In a passageway that handles five per cent of the world’s commerce at any given time, the health of Panama’s rainforests is not only of interest to biologists but to business as well. But those resources are being constantly undermined by economic pressures on the country’s underclass, for whom cattle grazing provides a more immediate economic benefit than conservation.

“Cattle are very liquid resources, so if you’re a campesino and you have a sick child and you need to send that child to a hospital you can literally sell the cow overnight, you’ll get $400 in your hand,” Mr. Birmingham said. “It’s a very unproductive long-term land use. In southeast Asia, replace cows with oil palm.”

He said the lessons of the Panama Canal could be applied to conservation efforts the world over.

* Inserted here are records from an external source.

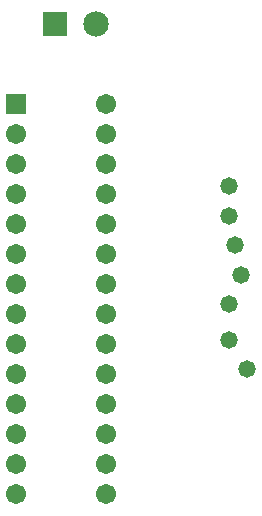
<source format=gbr>
%TF.GenerationSoftware,Altium Limited,Altium Designer,22.1.2 (22)*%
G04 Layer_Color=16711935*
%FSLAX26Y26*%
%MOIN*%
%TF.SameCoordinates,26ABD0B8-493F-4C78-88A6-316F46C79C97*%
%TF.FilePolarity,Negative*%
%TF.FileFunction,Soldermask,Bot*%
%TF.Part,Single*%
G01*
G75*
%TA.AperFunction,ComponentPad*%
%ADD20C,0.084772*%
%ADD21R,0.084772X0.084772*%
%ADD22C,0.067055*%
%ADD23R,0.067055X0.067055*%
%TA.AperFunction,ViaPad*%
%ADD24C,0.058000*%
D20*
X3946850Y3374016D02*
D03*
D21*
X3809055D02*
D03*
D22*
X3980000Y1810000D02*
D03*
Y1910000D02*
D03*
Y2010000D02*
D03*
Y2110000D02*
D03*
Y2210000D02*
D03*
Y2310000D02*
D03*
Y2410000D02*
D03*
Y2510000D02*
D03*
Y2610000D02*
D03*
Y2710000D02*
D03*
Y2810000D02*
D03*
Y2910000D02*
D03*
Y3010000D02*
D03*
Y3110000D02*
D03*
X3680000Y1810000D02*
D03*
Y1910000D02*
D03*
Y2010000D02*
D03*
Y2110000D02*
D03*
Y2210000D02*
D03*
Y2310000D02*
D03*
Y2410000D02*
D03*
Y2510000D02*
D03*
Y2610000D02*
D03*
Y2710000D02*
D03*
Y2810000D02*
D03*
Y2910000D02*
D03*
Y3010000D02*
D03*
D23*
Y3110000D02*
D03*
D24*
X4389764Y2834646D02*
D03*
Y2736220D02*
D03*
X4409449Y2637795D02*
D03*
X4429134Y2539370D02*
D03*
X4389764Y2440945D02*
D03*
Y2322835D02*
D03*
X4448819Y2224409D02*
D03*
%TF.MD5,dd907ab4c24538925fcd513432f647be*%
M02*

</source>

“Martha’s Vineyard is a great example,” he said, referring to the state forest here. “I think if you demonstrate to people that a forest in addition to providing a biodiversity resource is helping to protect a watershed, you’ll immediately have a captive audience that will work along with policymakers to preserve that.”

The health of the world’s rainforests will also likely play a crucial role in mitigating climate change. Old-growth forest can store as much as 50 times more carbon than pastureland, and it takes up to 60 years for successional forest to recover 60 per cent of its biodiversity and carbon-storing capacity. In an unprecedented 30-year, 50-hectare study of a plot of forest on Barro Colorado Island, Mr. Birmingham’s team has witnessed with surprise the ability of a forest — once thought a stable, unchanging ecosystem — to respond to environmental pressures. Mr. Birmingham produced troubling statistics indicating, somewhat counter intuitively, that growth rates in Panama’s forests were declining in the presence of increased carbon dioxide — perhaps because of increasing temperatures and longer dry periods. Writ large, the trend could have catastrophic implications for the world’s rainforests potential role as a so-called carbon sink in the face of rising CO2.

In 2009 a paleontologist on Mr. Birmingham’s staff working in the coal mines of northern Colombia discovered titanoboa which, at 43 feet (longer than a school bus), was the largest snake the world has ever known. The animal lived 55 million years ago during a period known as the paleo-eocene thermal maximum. Temperatures in the tropics during that period were three degrees celsius above modern-day temperatures, and global carbon dioxide levels registered at about 850 parts per million. By 2100, this is where many climatologists expect us to be.

“That’s the world we’re headed toward,” Mr. Birmingham said.